> _Task objective_
Please rewrite the entries below, swapping every "pose" for "camera" and keeping everything else unchanged. Leave out the picture lines.

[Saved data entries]
# # # # # # #
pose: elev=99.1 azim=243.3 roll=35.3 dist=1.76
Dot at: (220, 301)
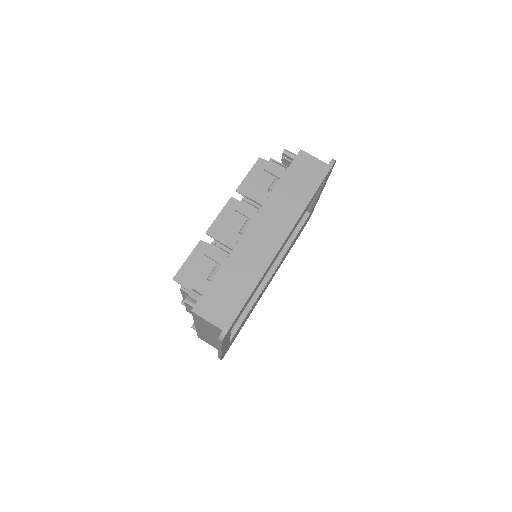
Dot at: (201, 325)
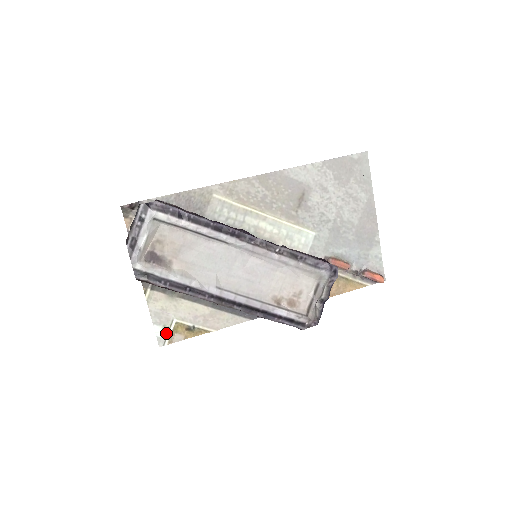
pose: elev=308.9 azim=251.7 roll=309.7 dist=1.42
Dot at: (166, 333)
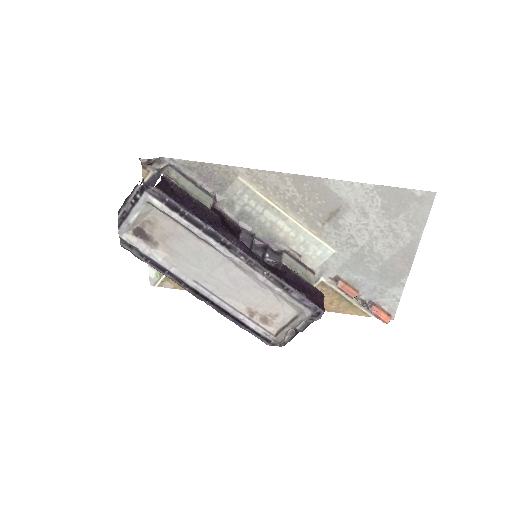
Dot at: (158, 277)
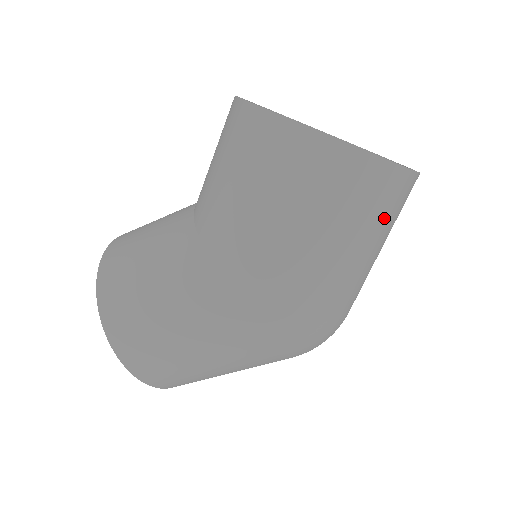
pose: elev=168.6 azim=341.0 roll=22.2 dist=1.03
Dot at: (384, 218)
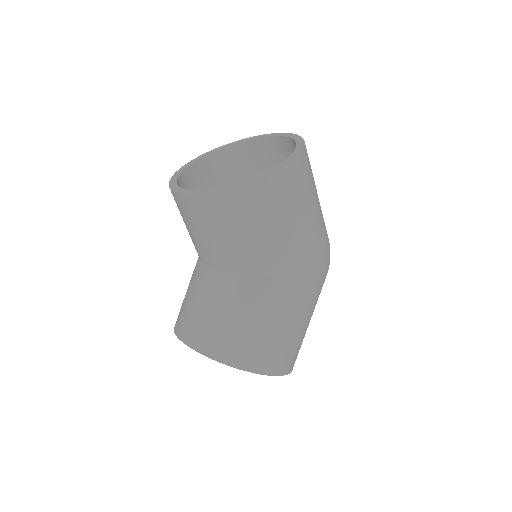
Dot at: occluded
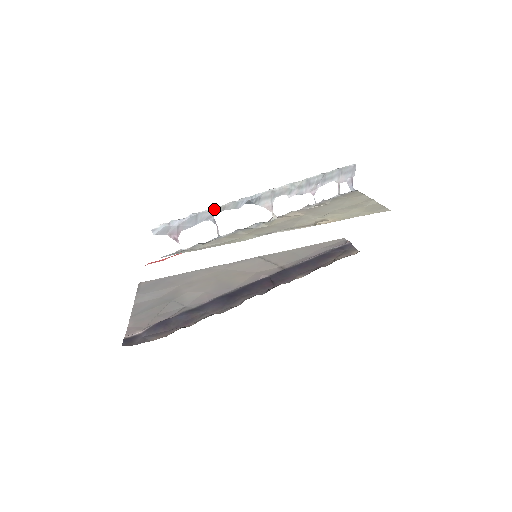
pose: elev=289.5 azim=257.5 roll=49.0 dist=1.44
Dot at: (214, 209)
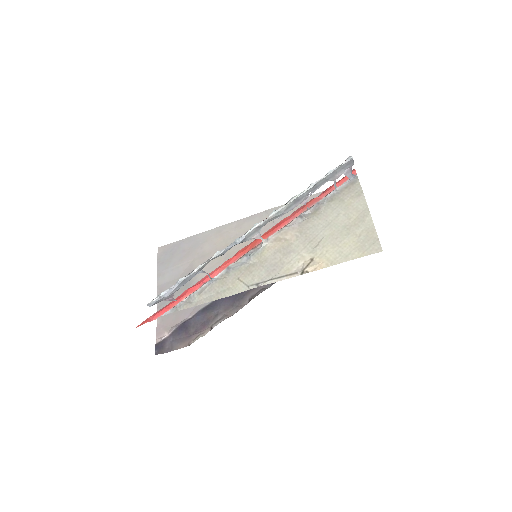
Dot at: (200, 268)
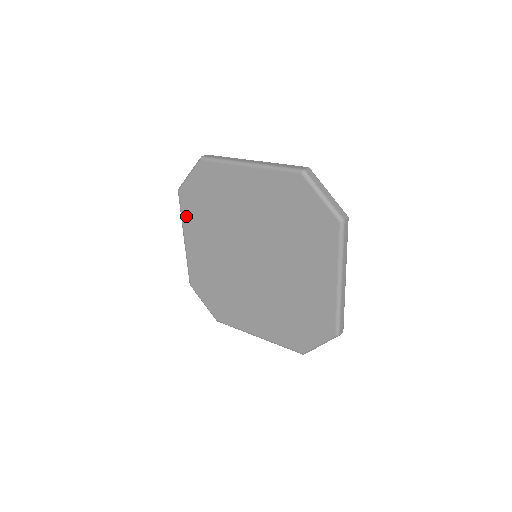
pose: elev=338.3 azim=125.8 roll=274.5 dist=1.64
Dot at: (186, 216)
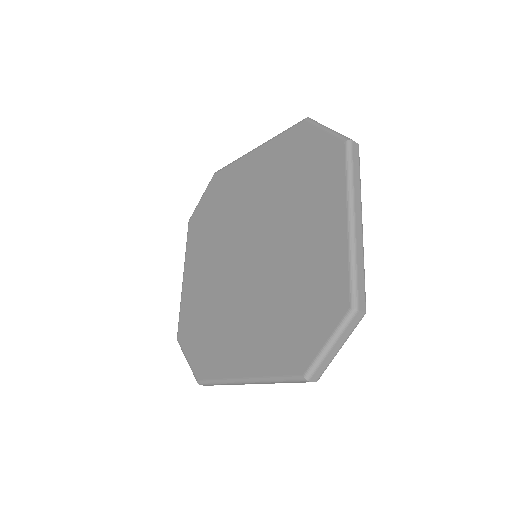
Dot at: (190, 245)
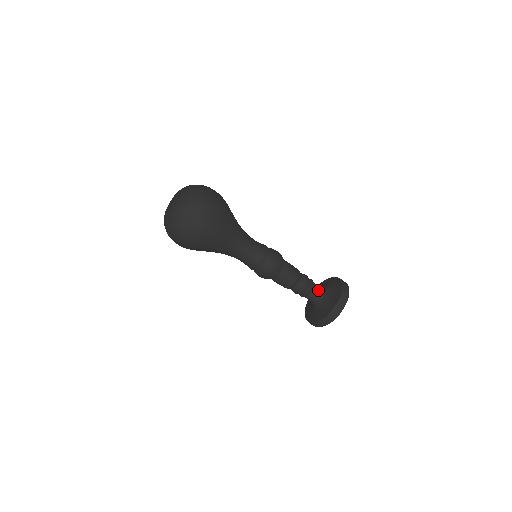
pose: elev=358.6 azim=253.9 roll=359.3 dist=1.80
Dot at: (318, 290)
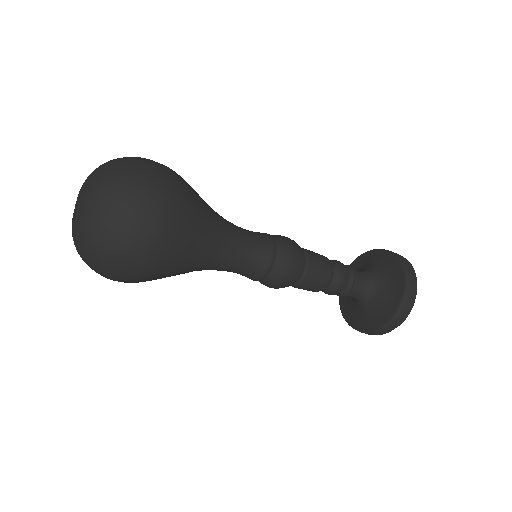
Dot at: (363, 279)
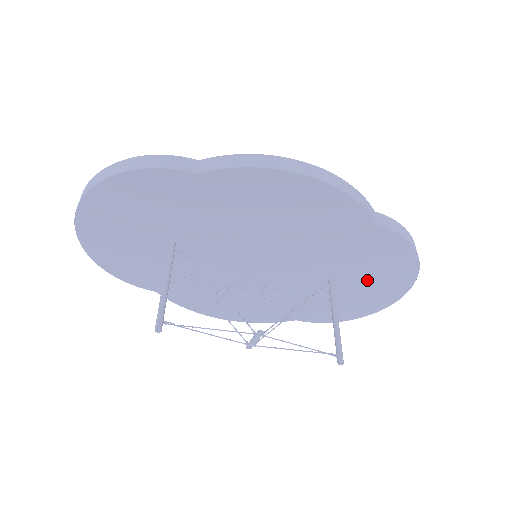
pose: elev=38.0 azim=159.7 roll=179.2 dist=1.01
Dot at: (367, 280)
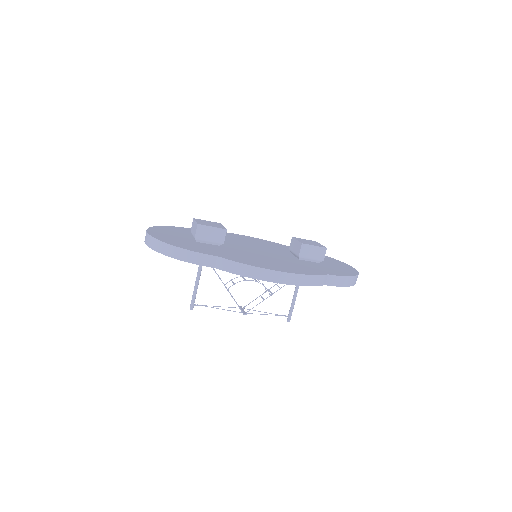
Dot at: occluded
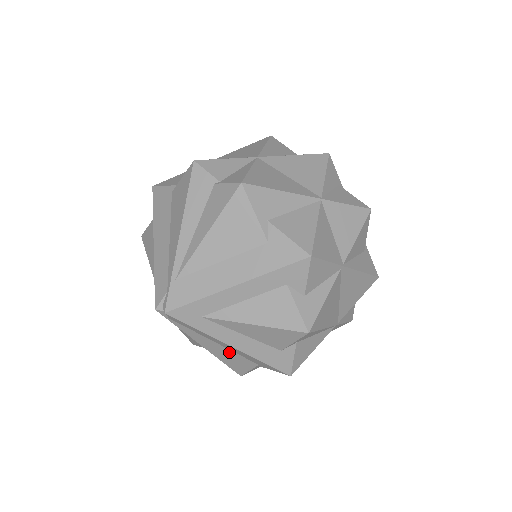
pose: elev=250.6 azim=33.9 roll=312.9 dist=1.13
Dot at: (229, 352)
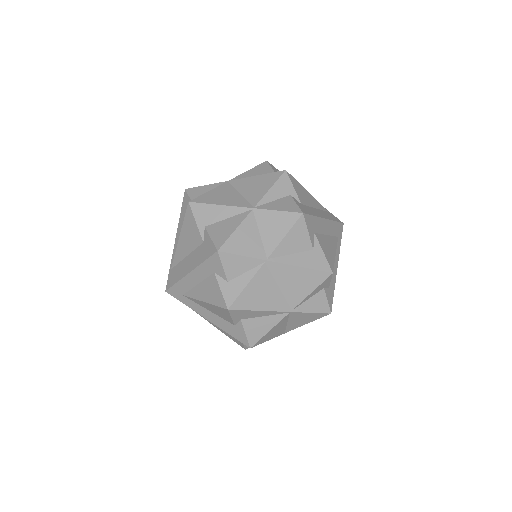
Dot at: occluded
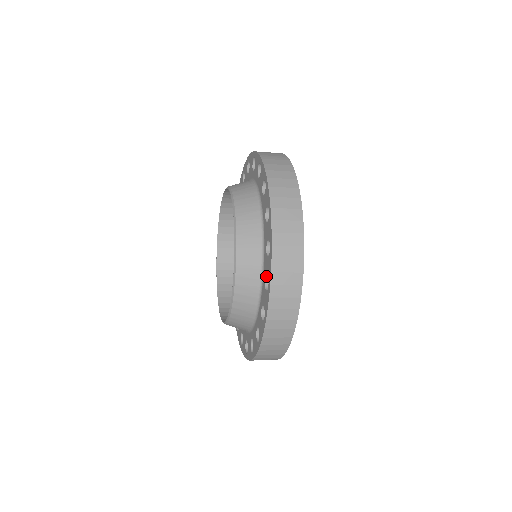
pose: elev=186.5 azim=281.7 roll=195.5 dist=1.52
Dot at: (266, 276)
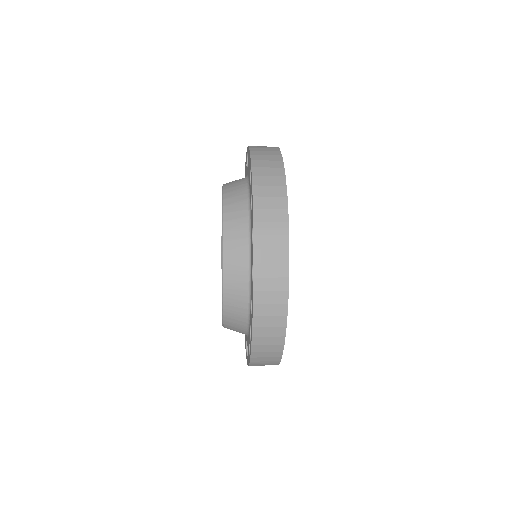
Dot at: occluded
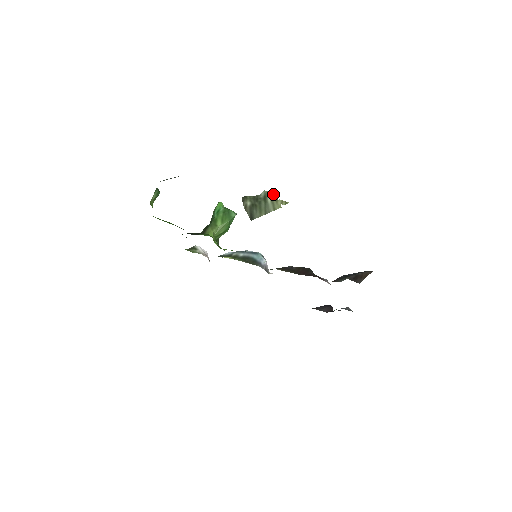
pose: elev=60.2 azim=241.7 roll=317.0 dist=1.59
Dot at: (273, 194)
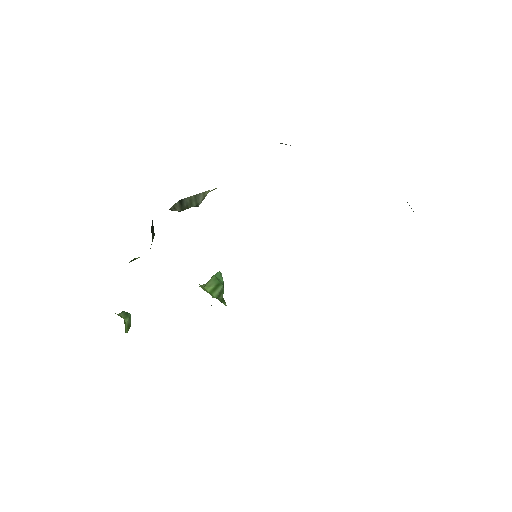
Dot at: occluded
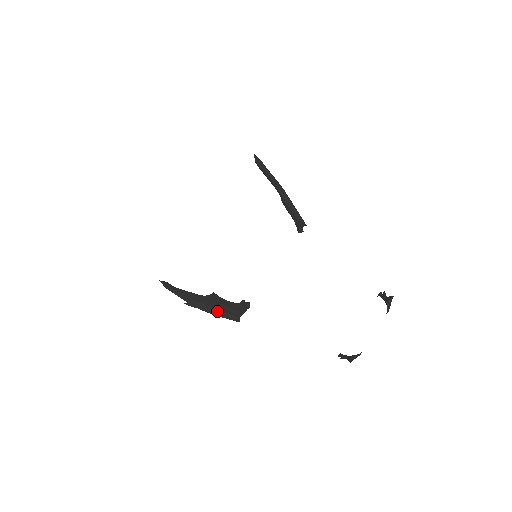
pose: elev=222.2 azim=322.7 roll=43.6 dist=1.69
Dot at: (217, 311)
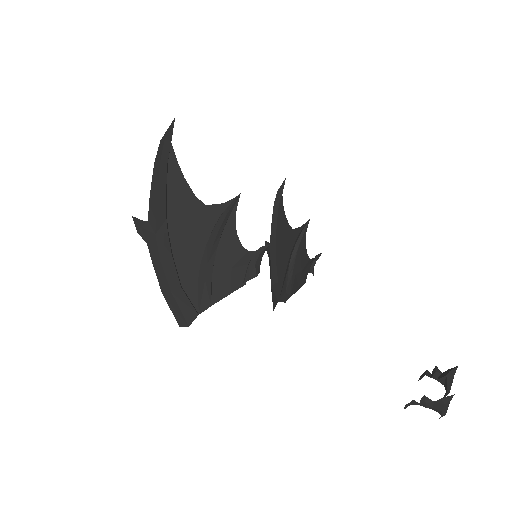
Dot at: (176, 270)
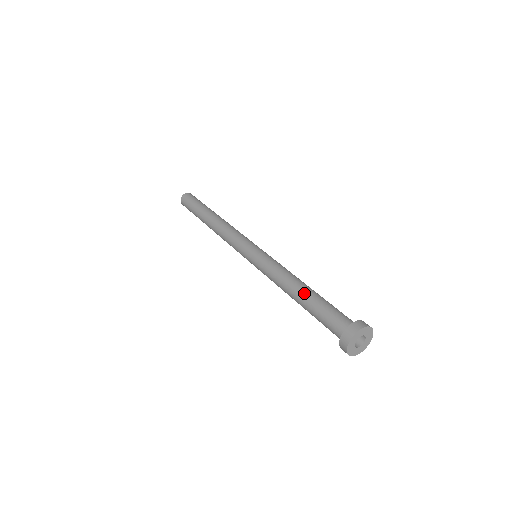
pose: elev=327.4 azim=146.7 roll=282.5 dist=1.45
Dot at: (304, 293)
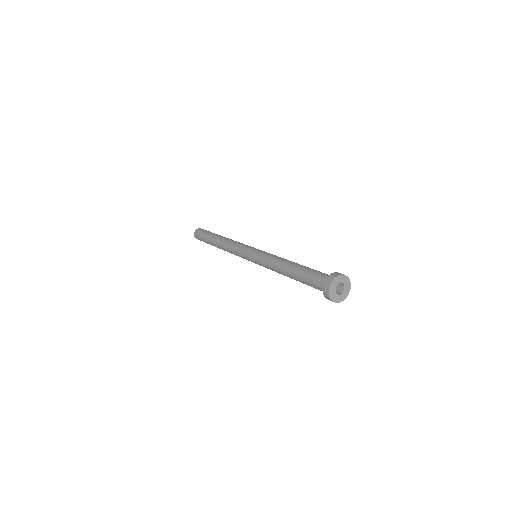
Dot at: (293, 268)
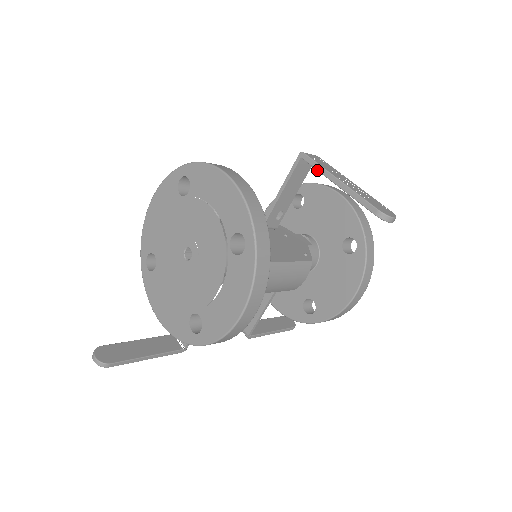
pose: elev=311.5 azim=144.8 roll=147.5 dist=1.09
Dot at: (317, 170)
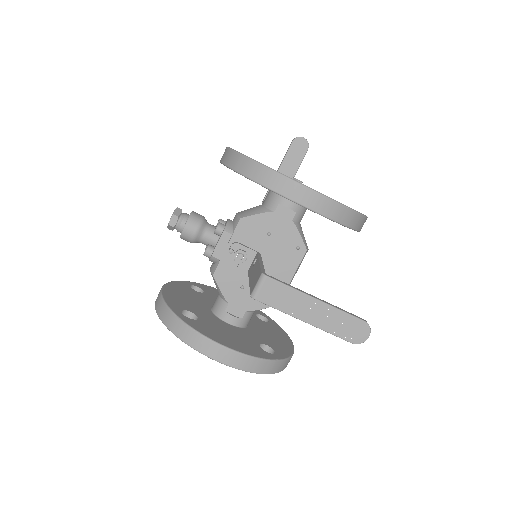
Dot at: (278, 309)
# # # # # # #
> _Correct response_
camera: elev=99.1 azim=243.3 roll=35.3 dist=1.76
Dot at: (220, 301)
Dot at: (201, 325)
camera: elev=308.9 azim=251.7 roll=309.7 dist=1.42
Dot at: (166, 333)
Dot at: (158, 277)
camera: elev=168.6 azim=341.0 roll=22.2 dist=1.03
Dot at: (384, 218)
Dot at: occluded
camera: elev=289.5 azim=257.5 roll=49.0 dist=1.44
Dot at: (214, 209)
Dot at: (200, 268)
camera: elev=338.3 azim=125.8 roll=274.5 dist=1.64
Dot at: (186, 216)
Dot at: (190, 245)
camera: elev=358.6 azim=253.9 roll=359.3 dist=1.80
Dot at: (318, 290)
Dot at: (363, 279)
camera: elev=38.0 azim=159.7 roll=179.2 dist=1.01
Dot at: (367, 280)
Dot at: occluded
camera: elev=250.6 azim=33.9 roll=312.9 dist=1.13
Dot at: (229, 352)
Dot at: occluded
camera: elev=186.5 azim=281.7 roll=195.5 dist=1.52
Dot at: (266, 276)
Dot at: occluded
camera: elev=60.2 azim=241.7 roll=317.0 dist=1.59
Dot at: (273, 194)
Dot at: occluded
camera: elev=222.2 azim=322.7 roll=43.6 dist=1.69
Dot at: (217, 311)
Dot at: (176, 270)
camera: elev=327.4 azim=146.7 roll=282.5 dist=1.45
Dot at: (304, 293)
Dot at: (293, 268)
camera: elev=311.5 azim=144.8 roll=147.5 dist=1.09
Dot at: (317, 170)
Dot at: (278, 309)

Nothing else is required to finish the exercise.